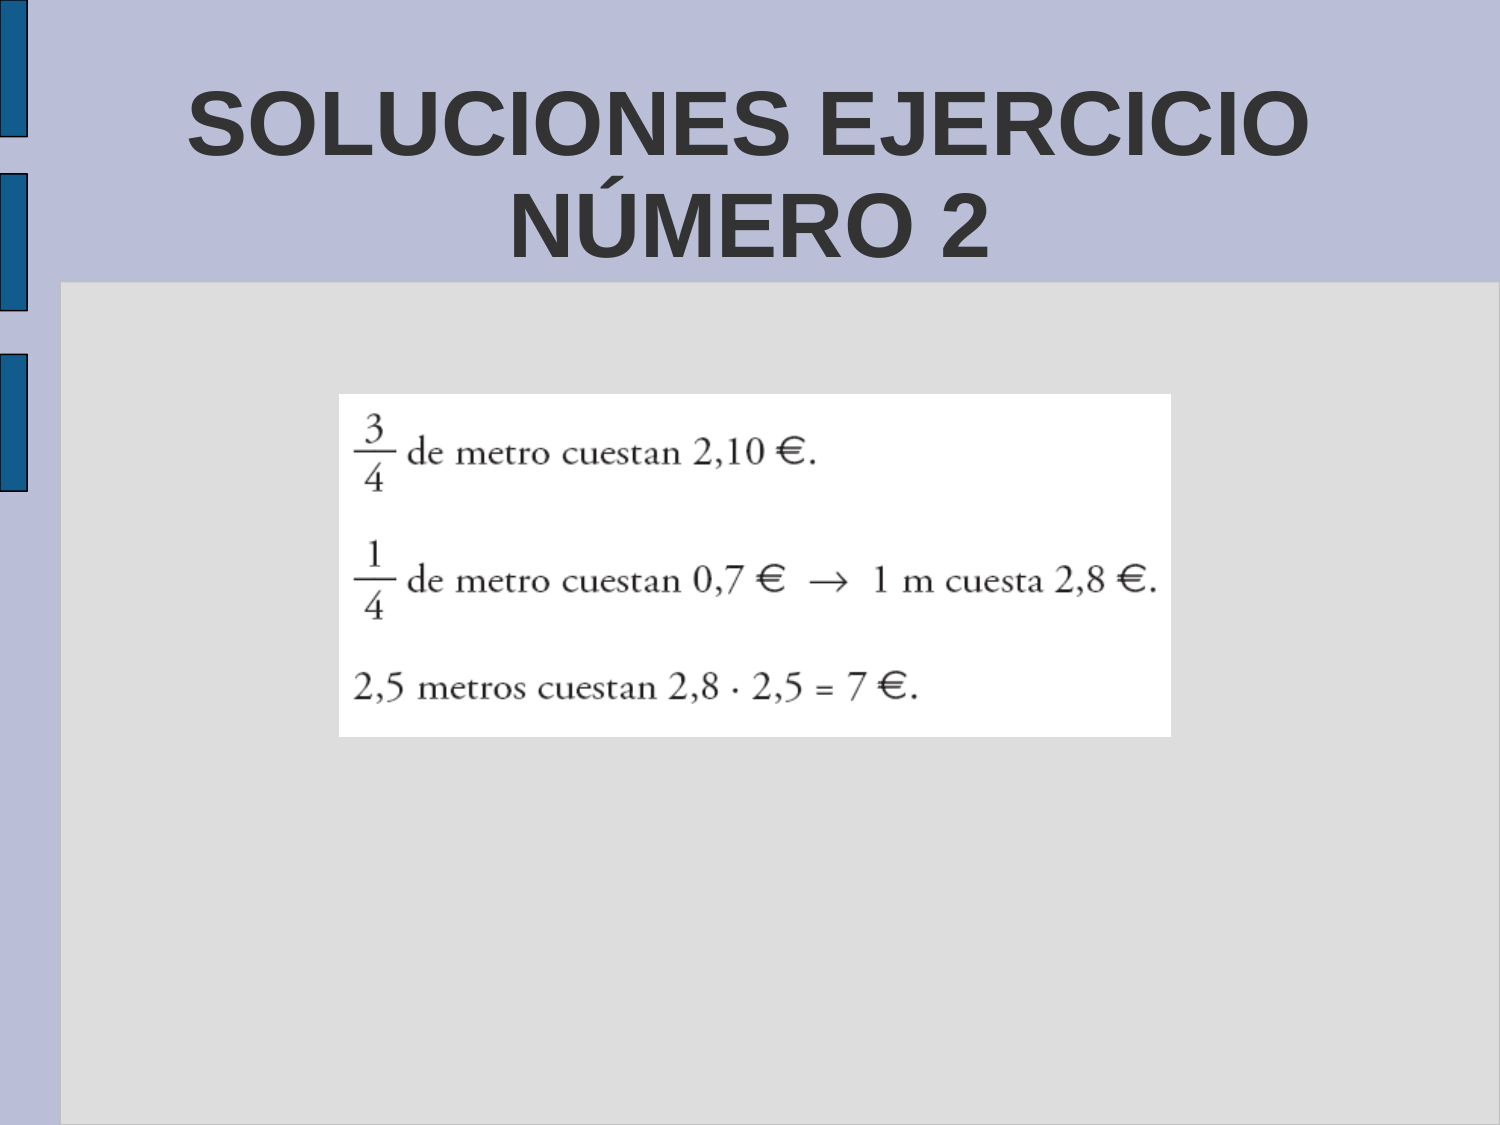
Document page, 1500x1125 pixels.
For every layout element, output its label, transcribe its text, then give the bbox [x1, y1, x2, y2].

title SOLUCIONES EJERCICIO NÚMERO 2 [110, 73, 1391, 279]
picture [339, 394, 1171, 737]
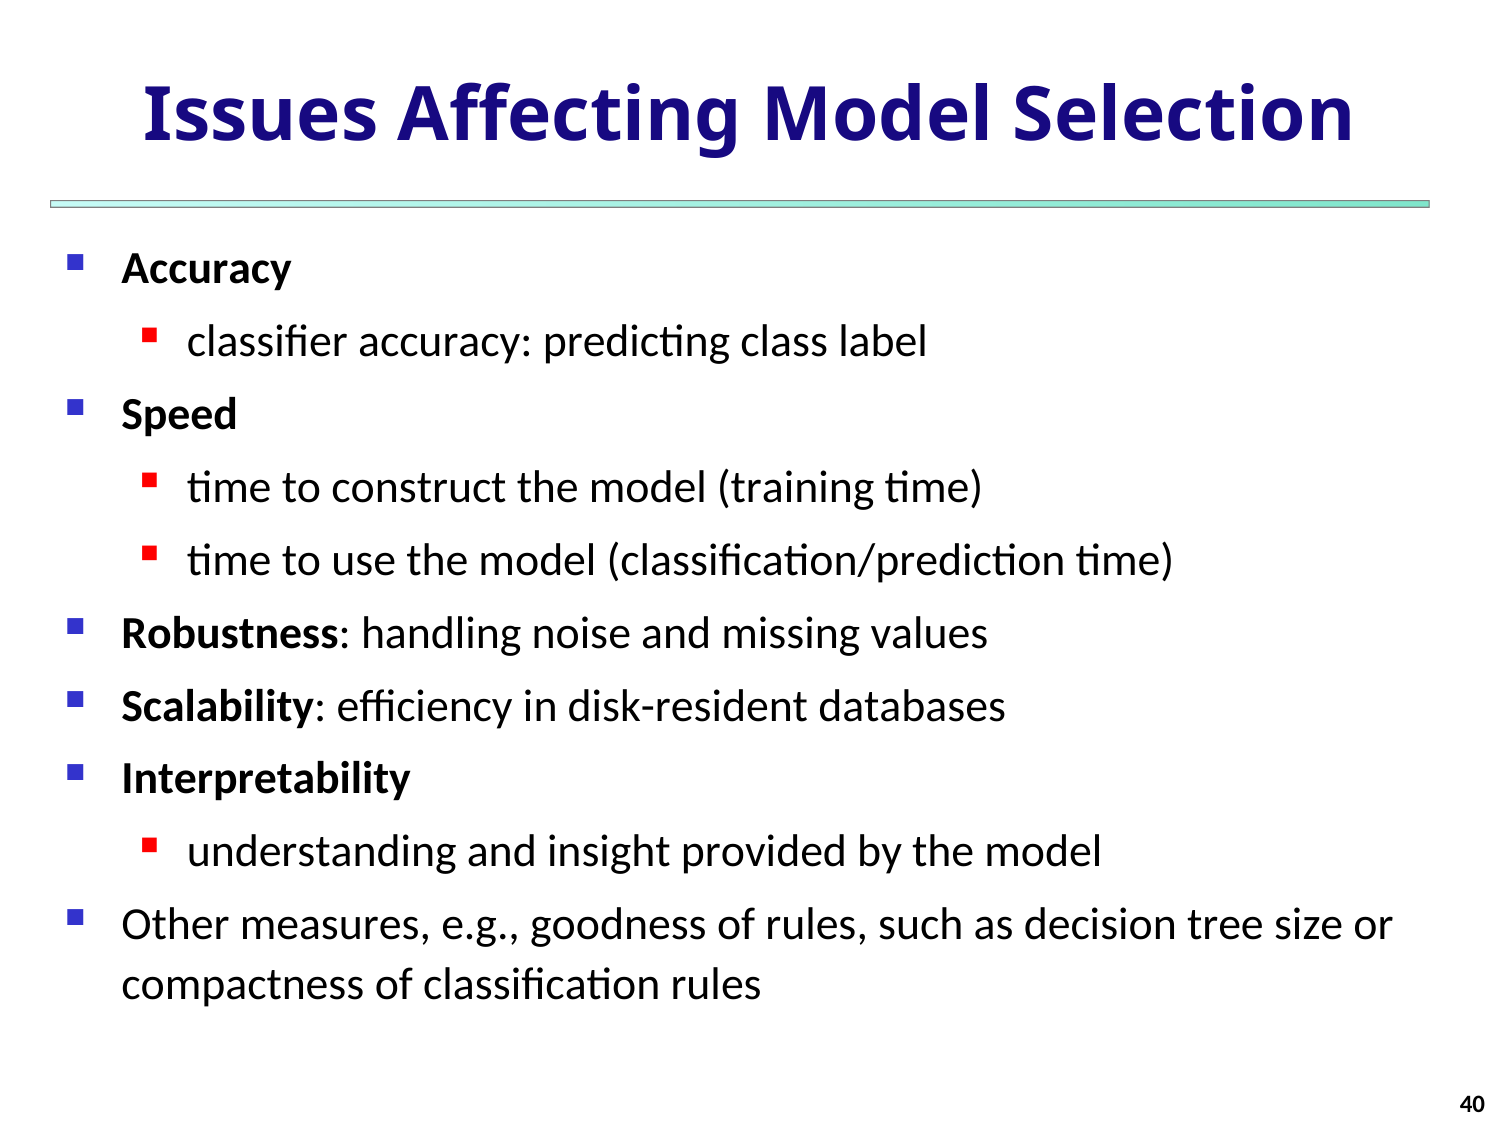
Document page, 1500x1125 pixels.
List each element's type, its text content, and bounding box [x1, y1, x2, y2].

list Accuracy classifier accuracy: predicting class label Speed time to construct the model (training time) time to use the model (classification/prediction time) Robustness: handling noise and missing values Scalability: efficiency in disk-resident databases Interpretability understanding and insight provided by the model Other measures, e.g., goodness of rules, such as decision tree size or compactness of classification rules [50, 224, 1425, 1088]
title Issues Affecting Model Selection [0, 24, 1500, 163]
text_box <number> [1187, 1062, 1500, 1125]
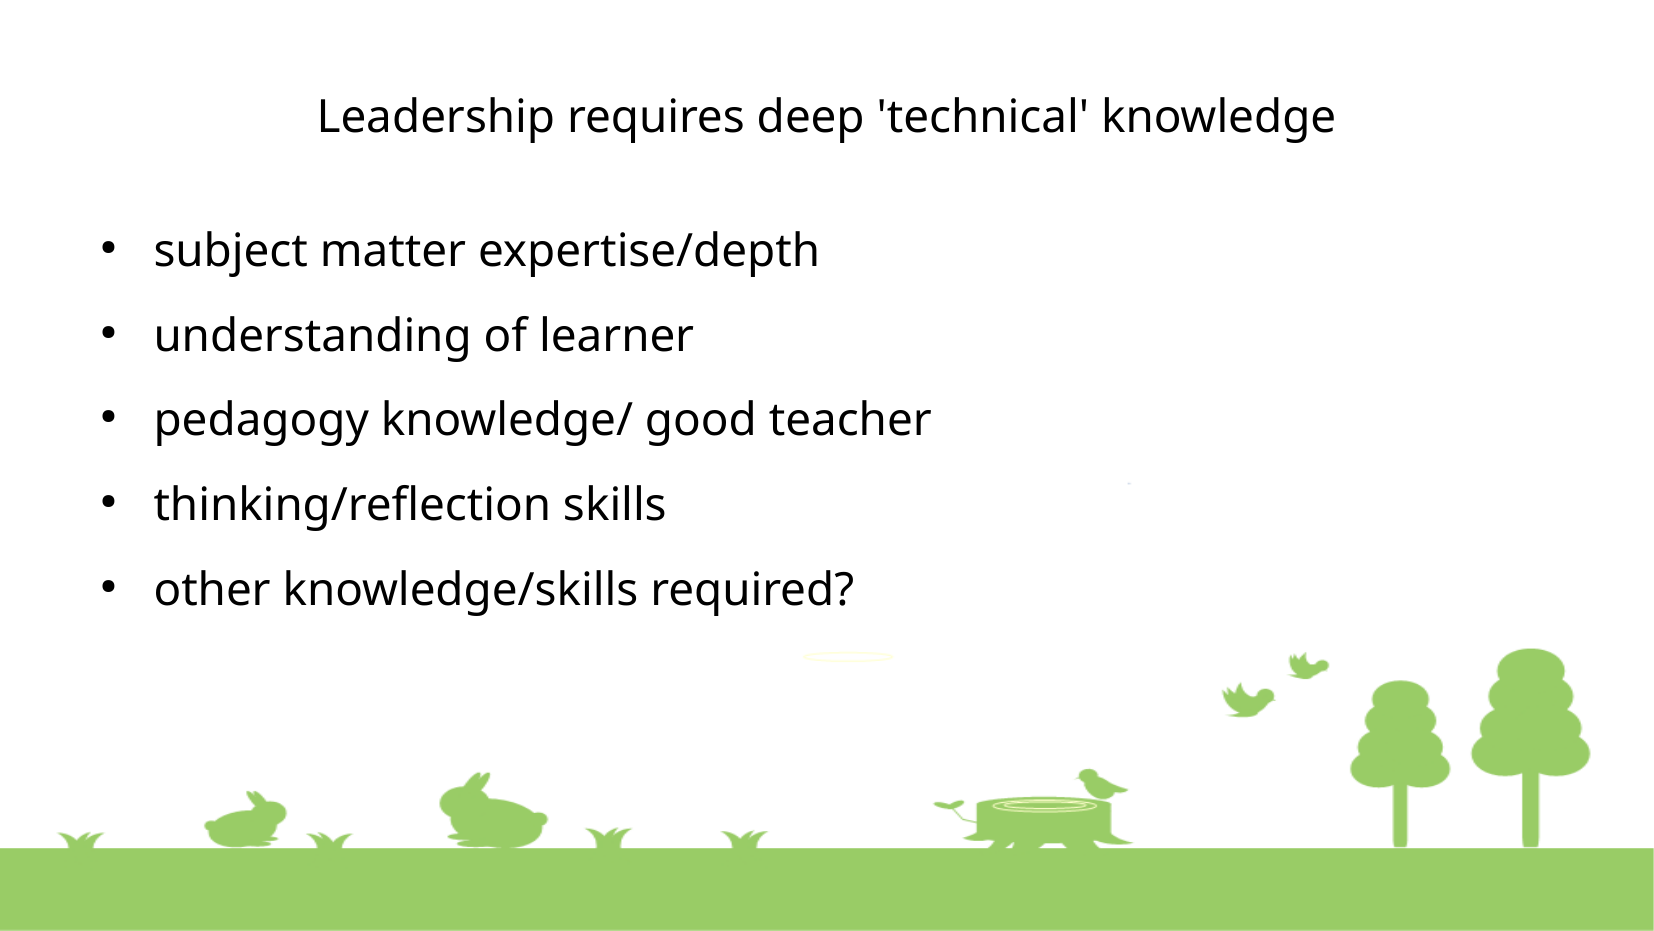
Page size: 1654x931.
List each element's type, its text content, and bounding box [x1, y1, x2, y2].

picture [0, 0, 1654, 931]
list subject matter expertise/depth understanding of learner pedagogy knowledge/ good teacher thinking/reflection skills other knowledge/skills required? [82, 217, 1571, 758]
title Leadership requires deep 'technical' knowledge [82, 37, 1571, 193]
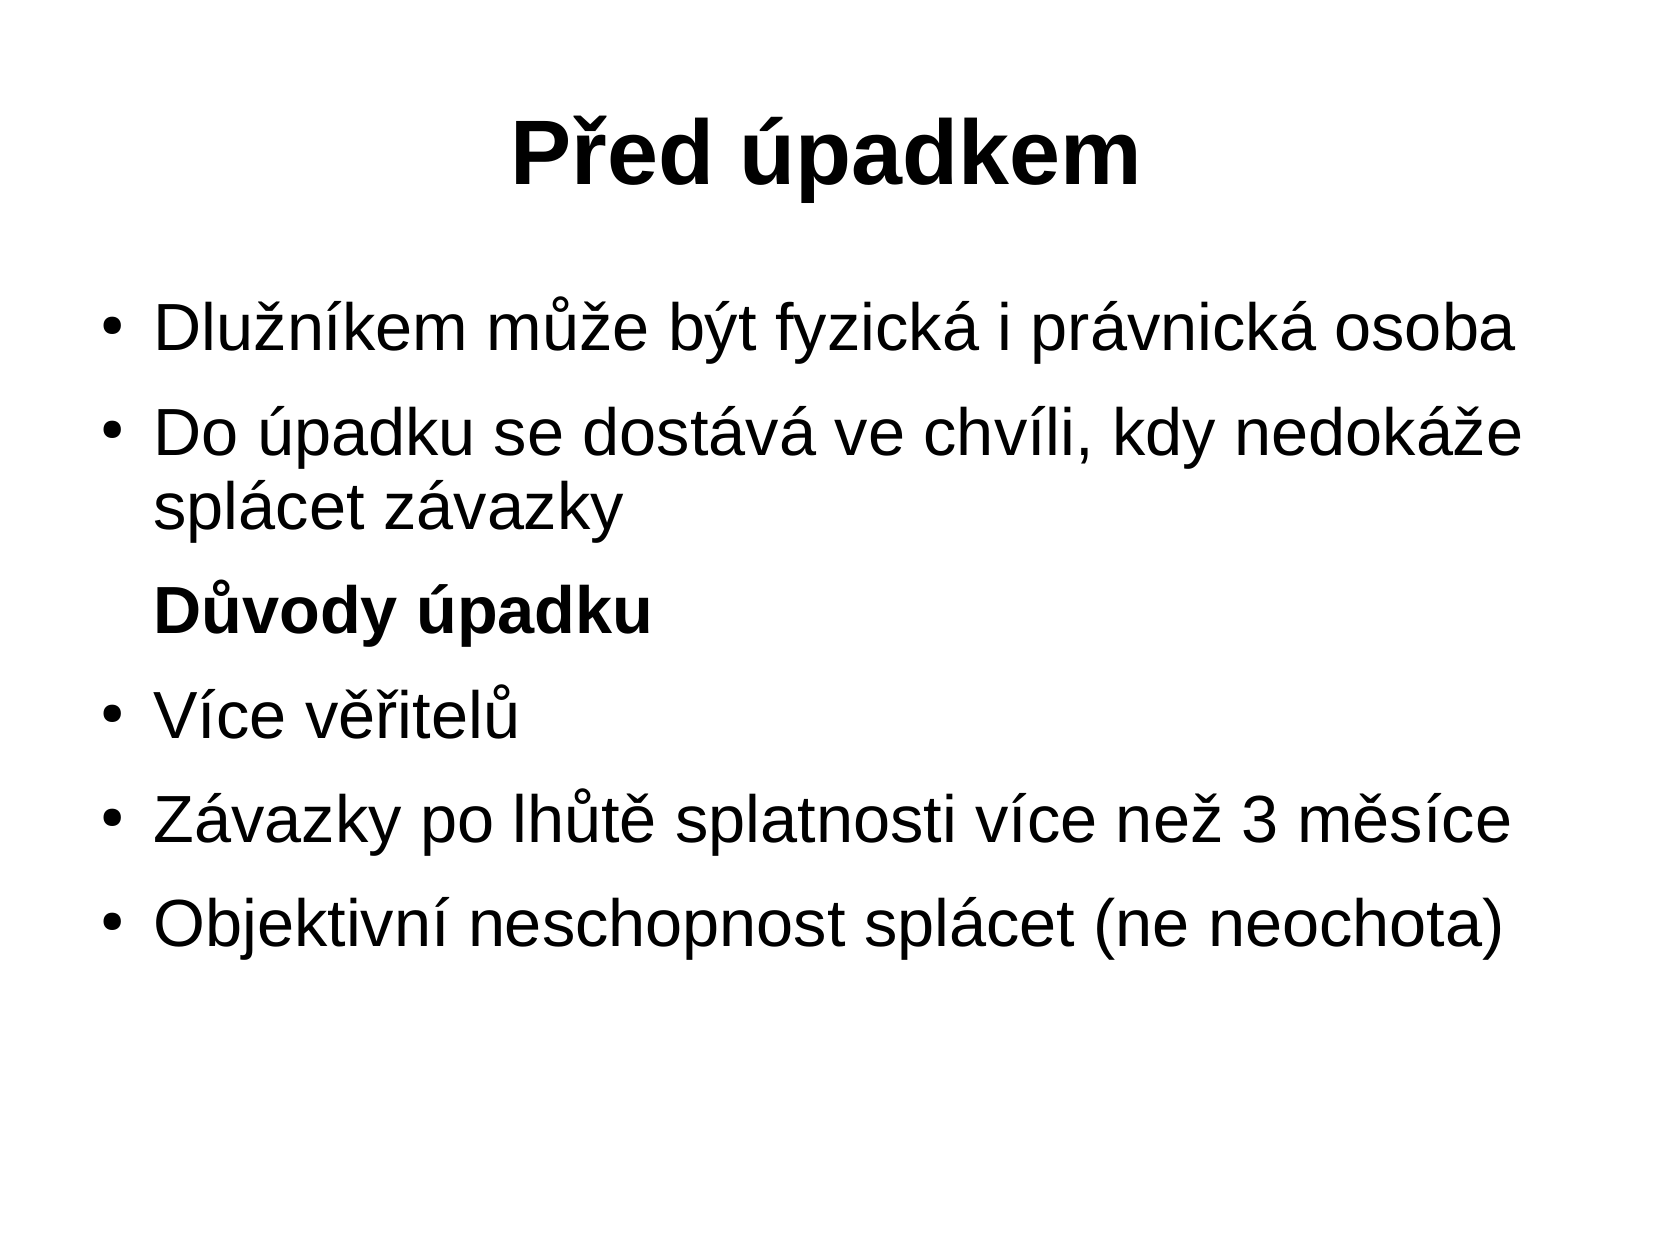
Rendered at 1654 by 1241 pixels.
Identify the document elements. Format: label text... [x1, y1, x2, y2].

title Před úpadkem [82, 49, 1571, 257]
list Dlužníkem může být fyzická i právnická osoba Do úpadku se dostává ve chvíli, kdy nedokáže splácet závazky Důvody úpadku Více věřitelů Závazky po lhůtě splatnosti více než 3 měsíce Objektivní neschopnost splácet (ne neochota) [82, 290, 1571, 1109]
-=-=-
What this task involves »
Can you reproduce the entries word for word, starting at the very beginning and stopping after the line that contains "text_box <number> [1187, 1062, 1500, 1125]"? Leave the pictures out of your answer.

Solution to the exercise »
Document page, 1500x1125 pixels.
For every layout element, output its label, transcribe its text, then give the bbox [x1, y1, x2, y2].

title SOLUCIONES EJERCICIO NÚMERO 2 [110, 73, 1391, 279]
picture [339, 394, 1171, 737]
Document page, 1500x1125 pixels.
List each element's type, its text content, and bounding box [x1, y1, x2, y2].

list Accuracy classifier accuracy: predicting class label Speed time to construct the model (training time) time to use the model (classification/prediction time) Robustness: handling noise and missing values Scalability: efficiency in disk-resident databases Interpretability understanding and insight provided by the model Other measures, e.g., goodness of rules, such as decision tree size or compactness of classification rules [50, 224, 1425, 1088]
title Issues Affecting Model Selection [0, 24, 1500, 163]
text_box <number> [1187, 1062, 1500, 1125]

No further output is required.